A Hybrid Tracking Control Strategy for an Unmanned Underwater Vehicle Aided with Bioinspired Neural Dynamics

TL;DR

This paper introduces a hybrid control approach for unmanned underwater vehicles that combines bioinspired neural dynamics with advanced control techniques to achieve smooth, continuous, and reliable navigation in complex underwater environments.

Contribution

It proposes a novel hybrid control strategy integrating bioinspired neural dynamics with enhanced backstepping and sliding mode controls for UUVs.

Findings

Ensures smooth velocity and torque commands in UUV control.

Reduces chattering in control signals compared to traditional methods.

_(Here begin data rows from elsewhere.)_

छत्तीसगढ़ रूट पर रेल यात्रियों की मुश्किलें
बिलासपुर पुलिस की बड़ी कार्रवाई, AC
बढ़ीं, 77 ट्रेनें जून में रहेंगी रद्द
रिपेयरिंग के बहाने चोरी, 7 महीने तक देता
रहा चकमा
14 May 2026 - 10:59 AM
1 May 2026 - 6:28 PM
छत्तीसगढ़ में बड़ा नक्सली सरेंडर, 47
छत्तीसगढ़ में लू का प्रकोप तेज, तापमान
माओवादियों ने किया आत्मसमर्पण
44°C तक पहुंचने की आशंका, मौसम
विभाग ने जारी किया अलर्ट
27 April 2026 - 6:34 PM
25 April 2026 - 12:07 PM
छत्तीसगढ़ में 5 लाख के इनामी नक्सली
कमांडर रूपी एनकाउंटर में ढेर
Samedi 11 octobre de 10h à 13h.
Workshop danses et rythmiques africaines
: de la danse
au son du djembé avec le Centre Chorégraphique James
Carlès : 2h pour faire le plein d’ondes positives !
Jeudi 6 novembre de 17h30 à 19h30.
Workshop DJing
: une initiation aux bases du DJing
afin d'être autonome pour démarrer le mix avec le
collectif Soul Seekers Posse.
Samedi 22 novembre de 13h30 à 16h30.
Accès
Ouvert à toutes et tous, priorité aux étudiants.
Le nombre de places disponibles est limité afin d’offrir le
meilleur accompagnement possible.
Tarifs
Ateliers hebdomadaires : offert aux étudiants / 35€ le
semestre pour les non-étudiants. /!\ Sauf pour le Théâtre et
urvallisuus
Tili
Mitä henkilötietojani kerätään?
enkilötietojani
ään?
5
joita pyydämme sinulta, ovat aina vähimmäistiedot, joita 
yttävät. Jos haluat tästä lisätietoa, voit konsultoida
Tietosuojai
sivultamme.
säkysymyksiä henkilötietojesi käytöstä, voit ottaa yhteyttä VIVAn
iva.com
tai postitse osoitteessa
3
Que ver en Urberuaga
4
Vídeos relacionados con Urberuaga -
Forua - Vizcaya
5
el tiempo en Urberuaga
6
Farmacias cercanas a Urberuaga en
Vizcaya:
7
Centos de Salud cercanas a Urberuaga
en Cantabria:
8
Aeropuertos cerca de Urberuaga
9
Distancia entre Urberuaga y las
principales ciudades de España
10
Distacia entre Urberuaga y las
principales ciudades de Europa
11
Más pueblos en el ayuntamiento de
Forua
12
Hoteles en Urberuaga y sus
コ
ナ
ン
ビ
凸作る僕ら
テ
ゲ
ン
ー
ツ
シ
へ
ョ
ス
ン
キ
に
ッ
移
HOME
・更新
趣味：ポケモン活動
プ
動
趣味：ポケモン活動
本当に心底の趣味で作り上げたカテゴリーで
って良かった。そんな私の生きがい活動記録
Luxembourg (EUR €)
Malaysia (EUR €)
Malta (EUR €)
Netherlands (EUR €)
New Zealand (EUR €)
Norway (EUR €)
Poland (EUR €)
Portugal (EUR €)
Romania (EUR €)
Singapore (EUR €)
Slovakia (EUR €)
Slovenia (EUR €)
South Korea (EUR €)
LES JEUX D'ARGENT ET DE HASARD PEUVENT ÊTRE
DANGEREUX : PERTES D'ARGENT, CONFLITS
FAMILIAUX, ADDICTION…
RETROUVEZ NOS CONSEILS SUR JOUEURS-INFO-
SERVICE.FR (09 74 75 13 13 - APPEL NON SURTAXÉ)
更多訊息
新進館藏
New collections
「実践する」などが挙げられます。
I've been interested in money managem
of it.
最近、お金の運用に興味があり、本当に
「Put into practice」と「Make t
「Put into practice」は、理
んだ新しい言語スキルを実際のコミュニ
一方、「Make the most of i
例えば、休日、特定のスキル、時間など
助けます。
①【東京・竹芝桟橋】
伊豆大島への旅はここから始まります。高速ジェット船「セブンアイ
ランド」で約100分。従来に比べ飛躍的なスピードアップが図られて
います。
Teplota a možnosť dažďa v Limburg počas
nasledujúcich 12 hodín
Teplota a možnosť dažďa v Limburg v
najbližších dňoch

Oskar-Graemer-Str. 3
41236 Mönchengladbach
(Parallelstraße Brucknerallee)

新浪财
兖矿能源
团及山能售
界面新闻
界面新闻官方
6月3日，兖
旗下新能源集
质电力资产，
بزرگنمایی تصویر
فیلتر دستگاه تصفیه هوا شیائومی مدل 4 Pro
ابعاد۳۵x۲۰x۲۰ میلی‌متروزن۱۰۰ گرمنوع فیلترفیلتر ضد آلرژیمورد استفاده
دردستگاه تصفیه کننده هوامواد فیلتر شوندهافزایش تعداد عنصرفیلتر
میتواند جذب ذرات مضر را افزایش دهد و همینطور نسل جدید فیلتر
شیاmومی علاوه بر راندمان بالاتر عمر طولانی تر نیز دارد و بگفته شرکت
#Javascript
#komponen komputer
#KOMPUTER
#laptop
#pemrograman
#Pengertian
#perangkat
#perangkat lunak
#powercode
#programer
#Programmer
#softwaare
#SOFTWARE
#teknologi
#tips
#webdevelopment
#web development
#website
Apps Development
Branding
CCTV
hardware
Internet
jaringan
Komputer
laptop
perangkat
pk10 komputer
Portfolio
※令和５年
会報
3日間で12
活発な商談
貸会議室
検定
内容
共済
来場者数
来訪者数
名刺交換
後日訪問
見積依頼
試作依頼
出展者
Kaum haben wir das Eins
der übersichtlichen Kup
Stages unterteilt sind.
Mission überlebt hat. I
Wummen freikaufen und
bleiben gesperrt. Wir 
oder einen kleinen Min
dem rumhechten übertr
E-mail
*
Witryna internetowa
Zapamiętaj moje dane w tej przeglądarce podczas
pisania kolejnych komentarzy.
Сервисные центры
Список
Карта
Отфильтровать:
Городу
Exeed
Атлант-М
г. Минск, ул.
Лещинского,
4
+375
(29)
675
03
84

Improves control signal smoothness in complex underwater environments.

Abstract

Tracking control has been a vital research topic in robotics. This paper presents a novel hybrid control strategy for an unmanned underwater vehicle (UUV) based on a bioinspired neural dynamics model. An enhanced backstepping kinematic control strategy is first developed to avoid sharp velocity jumps and provides smooth velocity commands relative to conventional methods. Then, a novel sliding mode control is proposed, which is capable of providing smooth and continuous torque commands free from chattering. In comparative studies, the proposed combined hybrid control strategy has ensured control signals smoothness, which is critical in real world applications, especially for an unmanned underwater vehicle that needs to operate in complex underwater environments.